OutputStreamManager.setOutputStream and OutputStreamManager.write need to have a happens-before edge inserted. You could either make OutputStreamManager.os volatile (best) or make setOutputStream synchronized.
When the RollingFileAppender decides to roll the file it creates a new OutputStream and calls setOutputStream with it. If there is no happens-before edge then that write to OutputStreamManager.os may not be visible to all threads.
Background:
I've been attempting to find a way to have applications write logs to Flume without being halted if Flume is down or its channels fill up. My approach was to use the RollingFileAppender from apache-log4j-extras and configure it to roll every minute. Then I setup a Flume spooling directory source to read those files and forward them on.
I've been having problems with Flume complaining that the rolled log file has changed. The spooling directory source checks this so that people do not attempt to use it on logs that are currently being written to.
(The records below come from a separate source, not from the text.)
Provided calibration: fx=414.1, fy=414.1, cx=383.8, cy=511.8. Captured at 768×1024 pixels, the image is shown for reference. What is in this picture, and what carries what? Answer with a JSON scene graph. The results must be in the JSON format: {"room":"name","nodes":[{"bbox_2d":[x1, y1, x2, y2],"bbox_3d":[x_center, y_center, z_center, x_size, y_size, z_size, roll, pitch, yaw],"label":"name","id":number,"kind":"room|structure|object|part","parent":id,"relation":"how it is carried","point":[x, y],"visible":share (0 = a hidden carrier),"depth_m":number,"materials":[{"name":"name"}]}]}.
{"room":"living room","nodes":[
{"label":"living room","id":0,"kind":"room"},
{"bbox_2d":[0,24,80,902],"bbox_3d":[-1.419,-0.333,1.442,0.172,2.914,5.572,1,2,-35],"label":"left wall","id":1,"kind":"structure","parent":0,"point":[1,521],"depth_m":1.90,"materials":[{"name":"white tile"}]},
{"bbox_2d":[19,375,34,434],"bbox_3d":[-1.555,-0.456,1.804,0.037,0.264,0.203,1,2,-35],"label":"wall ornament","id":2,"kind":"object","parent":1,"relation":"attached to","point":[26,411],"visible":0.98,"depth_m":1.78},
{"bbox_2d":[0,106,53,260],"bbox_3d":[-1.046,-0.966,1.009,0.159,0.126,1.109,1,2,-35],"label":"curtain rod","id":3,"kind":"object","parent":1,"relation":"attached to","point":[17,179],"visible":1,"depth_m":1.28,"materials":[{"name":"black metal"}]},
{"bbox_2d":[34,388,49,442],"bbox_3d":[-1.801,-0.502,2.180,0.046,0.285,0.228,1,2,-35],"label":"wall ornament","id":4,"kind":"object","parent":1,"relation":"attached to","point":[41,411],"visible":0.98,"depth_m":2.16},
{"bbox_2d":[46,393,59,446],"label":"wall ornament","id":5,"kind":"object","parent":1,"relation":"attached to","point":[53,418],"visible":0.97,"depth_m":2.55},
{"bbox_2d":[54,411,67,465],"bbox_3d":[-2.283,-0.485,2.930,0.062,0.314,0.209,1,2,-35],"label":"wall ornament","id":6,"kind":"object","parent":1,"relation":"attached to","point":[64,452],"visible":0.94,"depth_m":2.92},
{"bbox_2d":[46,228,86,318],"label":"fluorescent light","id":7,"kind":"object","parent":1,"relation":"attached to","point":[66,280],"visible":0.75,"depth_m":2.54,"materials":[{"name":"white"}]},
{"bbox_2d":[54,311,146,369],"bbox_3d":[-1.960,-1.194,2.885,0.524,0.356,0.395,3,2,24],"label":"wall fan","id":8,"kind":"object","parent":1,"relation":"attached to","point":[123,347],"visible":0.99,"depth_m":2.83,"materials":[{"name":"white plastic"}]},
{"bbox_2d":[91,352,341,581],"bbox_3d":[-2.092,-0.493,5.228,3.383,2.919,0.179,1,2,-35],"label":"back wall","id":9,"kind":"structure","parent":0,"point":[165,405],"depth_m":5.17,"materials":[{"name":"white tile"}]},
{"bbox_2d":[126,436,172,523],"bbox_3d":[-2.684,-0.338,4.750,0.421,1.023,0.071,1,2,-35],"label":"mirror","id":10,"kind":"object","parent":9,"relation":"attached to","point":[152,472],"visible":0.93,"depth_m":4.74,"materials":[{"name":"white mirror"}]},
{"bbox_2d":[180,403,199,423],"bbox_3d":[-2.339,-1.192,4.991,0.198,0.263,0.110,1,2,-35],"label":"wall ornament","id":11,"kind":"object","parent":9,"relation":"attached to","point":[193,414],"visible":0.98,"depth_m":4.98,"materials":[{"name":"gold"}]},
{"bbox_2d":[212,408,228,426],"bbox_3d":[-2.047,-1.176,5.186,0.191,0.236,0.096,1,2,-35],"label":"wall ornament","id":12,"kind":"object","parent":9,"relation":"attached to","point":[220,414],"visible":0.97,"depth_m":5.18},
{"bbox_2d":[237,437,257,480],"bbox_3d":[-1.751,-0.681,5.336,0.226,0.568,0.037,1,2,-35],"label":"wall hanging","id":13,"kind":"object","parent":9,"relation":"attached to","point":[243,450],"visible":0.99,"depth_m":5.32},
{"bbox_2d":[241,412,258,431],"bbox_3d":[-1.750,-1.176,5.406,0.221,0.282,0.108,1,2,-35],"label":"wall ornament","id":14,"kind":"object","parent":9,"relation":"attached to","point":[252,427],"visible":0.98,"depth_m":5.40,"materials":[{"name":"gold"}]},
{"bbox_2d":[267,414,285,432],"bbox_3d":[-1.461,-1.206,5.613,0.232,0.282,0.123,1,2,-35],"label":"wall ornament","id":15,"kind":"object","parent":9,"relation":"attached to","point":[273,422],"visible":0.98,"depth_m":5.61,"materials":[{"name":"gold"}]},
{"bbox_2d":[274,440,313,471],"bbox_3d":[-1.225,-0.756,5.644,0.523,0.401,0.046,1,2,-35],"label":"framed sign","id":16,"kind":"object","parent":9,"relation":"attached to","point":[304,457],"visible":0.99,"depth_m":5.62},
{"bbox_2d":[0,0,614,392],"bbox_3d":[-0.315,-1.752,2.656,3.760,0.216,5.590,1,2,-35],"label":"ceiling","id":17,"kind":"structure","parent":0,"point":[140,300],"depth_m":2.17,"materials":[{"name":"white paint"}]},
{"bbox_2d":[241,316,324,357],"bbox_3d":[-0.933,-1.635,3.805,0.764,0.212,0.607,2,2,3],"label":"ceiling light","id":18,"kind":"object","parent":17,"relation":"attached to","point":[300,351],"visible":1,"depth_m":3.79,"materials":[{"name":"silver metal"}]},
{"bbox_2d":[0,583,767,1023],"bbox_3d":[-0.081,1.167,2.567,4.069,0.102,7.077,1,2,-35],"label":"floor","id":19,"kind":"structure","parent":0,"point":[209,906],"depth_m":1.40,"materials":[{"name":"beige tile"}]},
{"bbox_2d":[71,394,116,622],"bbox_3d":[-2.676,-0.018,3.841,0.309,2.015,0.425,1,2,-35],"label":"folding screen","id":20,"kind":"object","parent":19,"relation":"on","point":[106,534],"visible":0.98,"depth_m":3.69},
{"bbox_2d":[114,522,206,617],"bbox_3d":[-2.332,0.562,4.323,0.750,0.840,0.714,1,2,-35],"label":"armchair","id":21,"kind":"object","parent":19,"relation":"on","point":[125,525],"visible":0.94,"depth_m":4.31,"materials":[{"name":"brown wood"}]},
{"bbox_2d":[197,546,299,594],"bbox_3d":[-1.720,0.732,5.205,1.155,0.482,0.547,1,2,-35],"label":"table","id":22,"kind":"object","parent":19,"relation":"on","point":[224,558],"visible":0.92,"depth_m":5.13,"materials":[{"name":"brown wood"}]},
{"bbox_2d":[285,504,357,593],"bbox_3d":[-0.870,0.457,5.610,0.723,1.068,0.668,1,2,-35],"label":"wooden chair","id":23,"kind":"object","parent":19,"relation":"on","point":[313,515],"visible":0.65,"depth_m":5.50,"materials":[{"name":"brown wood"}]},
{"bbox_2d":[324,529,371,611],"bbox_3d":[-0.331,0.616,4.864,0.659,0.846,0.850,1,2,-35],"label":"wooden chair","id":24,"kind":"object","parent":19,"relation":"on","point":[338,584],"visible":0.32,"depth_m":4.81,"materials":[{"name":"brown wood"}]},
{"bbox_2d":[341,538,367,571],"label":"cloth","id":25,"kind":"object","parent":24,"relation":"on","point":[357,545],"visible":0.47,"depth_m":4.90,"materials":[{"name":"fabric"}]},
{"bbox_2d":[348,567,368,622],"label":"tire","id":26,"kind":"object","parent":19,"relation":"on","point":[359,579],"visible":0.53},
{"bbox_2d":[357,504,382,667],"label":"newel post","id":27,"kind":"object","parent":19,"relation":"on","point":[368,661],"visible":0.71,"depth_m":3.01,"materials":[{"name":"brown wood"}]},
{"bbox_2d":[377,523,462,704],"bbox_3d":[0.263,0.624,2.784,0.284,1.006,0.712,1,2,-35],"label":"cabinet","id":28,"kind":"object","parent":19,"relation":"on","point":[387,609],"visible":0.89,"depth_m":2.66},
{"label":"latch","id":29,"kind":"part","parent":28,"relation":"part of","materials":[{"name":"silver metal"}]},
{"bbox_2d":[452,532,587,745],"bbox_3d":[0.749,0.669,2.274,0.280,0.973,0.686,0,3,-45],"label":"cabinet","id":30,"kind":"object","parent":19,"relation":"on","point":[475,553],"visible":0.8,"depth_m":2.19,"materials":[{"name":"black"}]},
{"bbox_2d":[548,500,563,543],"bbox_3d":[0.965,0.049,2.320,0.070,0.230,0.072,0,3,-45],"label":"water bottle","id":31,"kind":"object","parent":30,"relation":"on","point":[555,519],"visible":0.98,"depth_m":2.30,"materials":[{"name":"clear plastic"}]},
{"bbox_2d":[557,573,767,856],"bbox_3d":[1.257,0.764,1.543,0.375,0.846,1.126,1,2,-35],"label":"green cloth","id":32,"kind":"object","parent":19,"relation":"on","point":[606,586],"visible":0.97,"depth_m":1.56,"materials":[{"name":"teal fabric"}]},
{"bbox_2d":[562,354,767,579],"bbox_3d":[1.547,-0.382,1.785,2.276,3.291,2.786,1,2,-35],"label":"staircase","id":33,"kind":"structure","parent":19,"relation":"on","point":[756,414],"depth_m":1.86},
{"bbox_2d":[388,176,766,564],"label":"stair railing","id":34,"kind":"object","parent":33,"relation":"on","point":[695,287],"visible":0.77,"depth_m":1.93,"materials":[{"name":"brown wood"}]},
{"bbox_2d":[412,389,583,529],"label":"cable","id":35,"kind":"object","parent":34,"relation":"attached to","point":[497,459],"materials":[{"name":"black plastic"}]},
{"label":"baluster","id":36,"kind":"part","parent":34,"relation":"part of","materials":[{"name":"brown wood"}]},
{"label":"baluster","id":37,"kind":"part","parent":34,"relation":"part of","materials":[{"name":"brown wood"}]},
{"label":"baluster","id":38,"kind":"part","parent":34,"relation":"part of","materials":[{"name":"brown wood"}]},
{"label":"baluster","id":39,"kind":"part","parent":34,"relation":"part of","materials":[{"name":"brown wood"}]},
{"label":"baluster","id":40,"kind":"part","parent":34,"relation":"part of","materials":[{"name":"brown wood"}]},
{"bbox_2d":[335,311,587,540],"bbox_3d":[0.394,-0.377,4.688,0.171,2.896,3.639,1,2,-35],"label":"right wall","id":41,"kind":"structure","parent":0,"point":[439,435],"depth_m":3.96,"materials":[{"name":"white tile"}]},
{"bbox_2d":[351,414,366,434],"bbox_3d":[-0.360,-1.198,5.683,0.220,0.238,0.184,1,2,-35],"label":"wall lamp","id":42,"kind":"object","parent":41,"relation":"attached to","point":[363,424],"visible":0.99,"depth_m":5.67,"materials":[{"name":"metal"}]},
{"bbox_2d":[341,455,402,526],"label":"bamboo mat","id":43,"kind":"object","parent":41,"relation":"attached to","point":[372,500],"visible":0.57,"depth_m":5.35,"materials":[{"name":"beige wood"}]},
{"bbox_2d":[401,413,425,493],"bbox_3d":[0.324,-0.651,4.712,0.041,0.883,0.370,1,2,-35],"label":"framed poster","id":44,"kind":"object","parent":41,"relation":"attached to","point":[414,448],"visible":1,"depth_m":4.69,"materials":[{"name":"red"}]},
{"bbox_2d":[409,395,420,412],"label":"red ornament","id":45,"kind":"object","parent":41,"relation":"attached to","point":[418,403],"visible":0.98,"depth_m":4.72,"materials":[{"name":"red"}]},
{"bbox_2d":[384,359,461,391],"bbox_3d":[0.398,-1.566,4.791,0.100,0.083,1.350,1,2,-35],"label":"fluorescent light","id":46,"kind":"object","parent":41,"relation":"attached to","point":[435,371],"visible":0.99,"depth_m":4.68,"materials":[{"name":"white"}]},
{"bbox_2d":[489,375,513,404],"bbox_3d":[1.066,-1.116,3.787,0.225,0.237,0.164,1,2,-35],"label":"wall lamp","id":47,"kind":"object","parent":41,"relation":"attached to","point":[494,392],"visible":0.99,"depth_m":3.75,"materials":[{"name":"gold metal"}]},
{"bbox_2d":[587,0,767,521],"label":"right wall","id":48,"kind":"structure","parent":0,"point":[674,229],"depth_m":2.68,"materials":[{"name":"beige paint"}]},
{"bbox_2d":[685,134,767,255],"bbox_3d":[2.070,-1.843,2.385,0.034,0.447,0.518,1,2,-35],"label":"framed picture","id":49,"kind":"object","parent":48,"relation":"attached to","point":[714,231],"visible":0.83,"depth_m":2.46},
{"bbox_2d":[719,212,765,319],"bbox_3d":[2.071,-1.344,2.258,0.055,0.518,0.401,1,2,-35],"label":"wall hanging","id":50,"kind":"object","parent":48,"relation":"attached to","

I caught an instance of this this afternoon.
File: castellan-reader.20130514T2058.log.COMPLETED
2013-05-14 20:57:05,330 INFO ...
File: castellan-reader.20130514T2058.log
2013-05-14 21:23:05,709 DEBUG ...
Why would an event from 2123 be written into a file from 2058?
My analysis of log4j 1 code is:
My understanding of log4j shows that the RollingFileAppenders end up calling this:
FileAppender:
public synchronized void setFile(String fileName, boolean append, boolean bufferedIO, int bufferSize)
Which shortly calls:
this.qw = new QuietWriter(writer, errorHandler);
However, the code to actually write to the writer is this:
protected
void subAppend(LoggingEvent event) {
this.qw.write(this.layout.format(event));
Unless I'm mistaken there's no happens-before edge between setting the qw and calling subappend. The code path to get to subAppend appears not to go through any method synchronized on FileAppender's monitor. this.qw is not volatile.
Note that I haven't tested log4j 2 for this probable defect - I am raising this work item based on my reading of the code.